El Barcelona, símbolo de España
Lance Armstrong fue despojado oficialmente de siete Tours de Francia y suspendido a perpetuidad debido a sus trampas, como el Fútbol Club Barcelona debería obtener una respuesta equivalente por haber –según declaran ciertos pringados en el caso—supuestamente comprado el favor arbitral durante un extenso período de tiempo. Naturalmente, no se niega que el Barcelona haya sacado provecho a valiosos jugadores, que estos metieran algún gol en buena lid o que sus éxitos posean una parte de mérito deportivo; como tampoco puede desmentirse que Armstrong mostrase un evidente talento personal y competitivo, fuera un atleta destacado y deparase emociones a su público.
El hecho objetivo es que, en uno y otro caso, los triunfos no parecieron lograrse con honradez, sino mediante juego socio, corrupción y engaño. Armstrong ha pagado por sus errores y, aunque ello no excluye que pudieran darse otros ciclistas fulleros que se finalmente se fueran de rositas, el oprobio y la sanción quedan ahí, para aviso de navegantes. En el caso del Barcelona, nada ha ocurrido todavía, y está por ver si sucede. La impresión que hay es que mucha gente influyente, incluyendo al gran archirrival merengue, no desea ver reparada la injusticia, sino que esta se blanquee y amortice, en nombre de un bien superior: sus réditos ocultos.
Tal vez demasiados asuntos importantes están hoy en día pasando por idéntica picadora de carne. Que a cualquier político, como a cualquier ilusionista de cabaré, vendedor de crecepelo o estafador profesional, no le apetezca que queden a la vista sus trucos, se comprende. Lo que resulta novedoso es que el floreciente sector de la omertà haya adquirido tamañas dimensiones; y que, so pretexto de lealtad a tus colores, familismo amoral o posmodernidad líquida, esto es, con la pamplina de que perro no come perro, se haya convertido en norma consuetudinaria condonar la indecencia.
En efecto: no existe parcela en la actualidad pública (por no hablar de la privada) en la que no corra a alistarse una marabunta de voluntarios dispuestos a mentir, jalear inmoralidades, poner cara de póquer, negar la realidad y enlodar el terreno. Podrán hacerlo por rencor, venganza, exaltación, tozudez o, muy especialmente, expectativa de resarcimiento. Pero lo hacen, a diario, en todos los ámbitos, con esforzado ahínco y su servil sentimiento de estar cumpliendo con una misión existencial. Se diría que el sistema educativo, el entorno cultural, la moda y la opinión difundida constituyen una gigantesca maquinaria destinada a suministrarles coartadas colectivas, papilla argumental y dopaje anímico, a fin de que puedan continuar azuzando el avispero.
¿Qué fue de aquella sensibilidad ética que antaño desarrollábamos de manera espontánea? ¿Despertaremos en alguna coyuntura venidera del trastorno? ¿Rechazaremos la vileza?

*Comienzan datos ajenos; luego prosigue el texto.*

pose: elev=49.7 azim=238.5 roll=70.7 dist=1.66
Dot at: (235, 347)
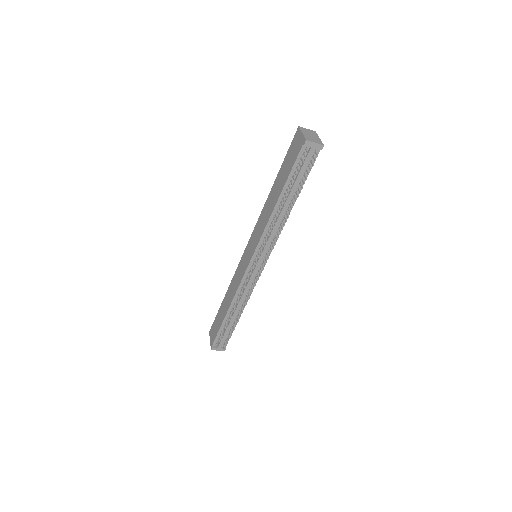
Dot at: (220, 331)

Si ese día llegase, un culé como Dios manda protestaría cuando su equipo utiliza malas artes; un socialista dotado de principios fulminaría a unos líderes que se tirasen la legislatura de sisa, verborrea y suripantas; y un ciudadano que no fuese un zoquete, sino alguien con la cabeza y el corazón en su sitio, dejaría de votar desde las vísceras, el prejuicio, la cobardía y la inquina, para pensar un poco en el futuro de sus hijos, en el progreso de su patria y en la salud de su espíritu.